• Brano proposto:
+---+

Sei date e una traccia di impegno collettivo.

A Bari è successo che il miglior candidato e il più votato tra tutti in Italia, nelle liste di “Liberi e Uguali”, una lista elettorale debolissima, nata dalla somma di quattro fallimenti (Articolo 1, Mdp, Possibile e Si), non sia stato eletto a causa di una legge elettorale perversa e cattiva, che nega rappresentatività.

Si tratta di Michele Laforgia, avvocato penalista, famoso per aver seguito processi e cause importantissime, animatore dell’Associazione “Città plurale” che ha rappresentato un importante luogo di stimolo e confronto per il centrosinistra pugliese degli anni ’10, persona retta e stimatissima in città e ovunque in Italia. Quasi 9.000 voti nel collegio uninominale sono un patrimonio che fanno subito pensare a utilizzi personalistici e a ricadute amministrative.

Ma Michele non ha interessi personali. Non vive la politica per bisogno, ma la serve per passione e coerenza.

Così, insieme a chi gli è stato al fianco dall’inizio, valuta di non abbandonare l’impegno e di varare una associazione che si occupi di elaborare una proposta per la sinistra che dovrà rinascere e che tenga unita una comunità, ampia, plurale, in parte nuova, che si è ritrovata intorno a lui.

Ho moltissime riserve sui gruppi dirigenti e sul percorso politico di LeU. Non ho tessera di partito da anni, sono, da sempre, un libertario di sinistra. Ho un mio percorso pieno di dubbi e di macerie. Come tanti. Non amo giudicare i percorsi politici degli altri. Ho visto tanti “duri e puri” a parole, accettare posti fissi pubblici senza concorso e continuare a criticare tutto e tutti, senza pietà, né senso del ridicolo.

+---+

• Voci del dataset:
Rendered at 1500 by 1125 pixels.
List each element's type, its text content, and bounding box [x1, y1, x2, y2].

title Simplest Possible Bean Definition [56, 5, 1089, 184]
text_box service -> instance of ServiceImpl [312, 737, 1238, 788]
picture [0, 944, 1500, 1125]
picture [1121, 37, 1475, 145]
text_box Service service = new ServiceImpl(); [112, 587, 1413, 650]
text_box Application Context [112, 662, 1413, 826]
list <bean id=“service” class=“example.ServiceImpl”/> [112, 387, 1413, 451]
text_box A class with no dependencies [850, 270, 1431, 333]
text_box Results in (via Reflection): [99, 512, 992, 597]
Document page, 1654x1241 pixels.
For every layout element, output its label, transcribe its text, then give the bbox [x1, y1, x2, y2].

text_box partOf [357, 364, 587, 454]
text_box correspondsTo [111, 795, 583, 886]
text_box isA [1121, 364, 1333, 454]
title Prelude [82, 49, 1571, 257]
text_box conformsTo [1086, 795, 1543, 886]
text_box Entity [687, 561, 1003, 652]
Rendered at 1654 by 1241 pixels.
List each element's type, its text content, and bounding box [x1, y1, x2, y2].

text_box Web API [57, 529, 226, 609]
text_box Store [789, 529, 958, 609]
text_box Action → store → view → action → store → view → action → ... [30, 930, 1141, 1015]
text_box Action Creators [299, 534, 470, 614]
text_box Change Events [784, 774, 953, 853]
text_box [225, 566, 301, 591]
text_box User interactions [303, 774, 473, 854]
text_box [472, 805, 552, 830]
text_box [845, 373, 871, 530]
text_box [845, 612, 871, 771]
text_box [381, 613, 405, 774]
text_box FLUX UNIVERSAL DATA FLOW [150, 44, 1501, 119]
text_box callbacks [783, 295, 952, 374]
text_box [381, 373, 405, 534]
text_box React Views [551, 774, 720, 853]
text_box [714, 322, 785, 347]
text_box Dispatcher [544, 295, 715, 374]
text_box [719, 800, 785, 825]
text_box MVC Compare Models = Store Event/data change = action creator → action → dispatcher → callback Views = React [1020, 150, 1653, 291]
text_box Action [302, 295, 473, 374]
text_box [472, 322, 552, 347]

+---+

• Esercizi proposti:
1. Elencate le formazioni che, secondo il brano su Michele Laforgia, hanno dato vita alla lista Liberi e Uguali.
2. Trascrivete la parte del brano su Michele Laforgia che si apre con le parole contenenti "Si tratta di" e si chiude con "a ricadute amministrative.", sostituendo "avvocato penalista" con "avvocato civilista".
I record non sono necessari allo svolgimento.

• Risultati finali:
1. Articolo 1, Mdp, Possibile, Si

2.
Si tratta di Michele Laforgia, avvocato civilista, famoso per aver seguito processi e cause importantissime, animatore dell’Associazione “Città plurale” che ha rappresentato un importante luogo di stimolo e confronto per il centrosinistra pugliese degli anni ’10, persona retta e stimatissima in città e ovunque in Italia. Quasi 9.000 voti nel collegio uninominale sono un patrimonio che fanno subito pensare a utilizzi personalistici e a ricadute amministrative.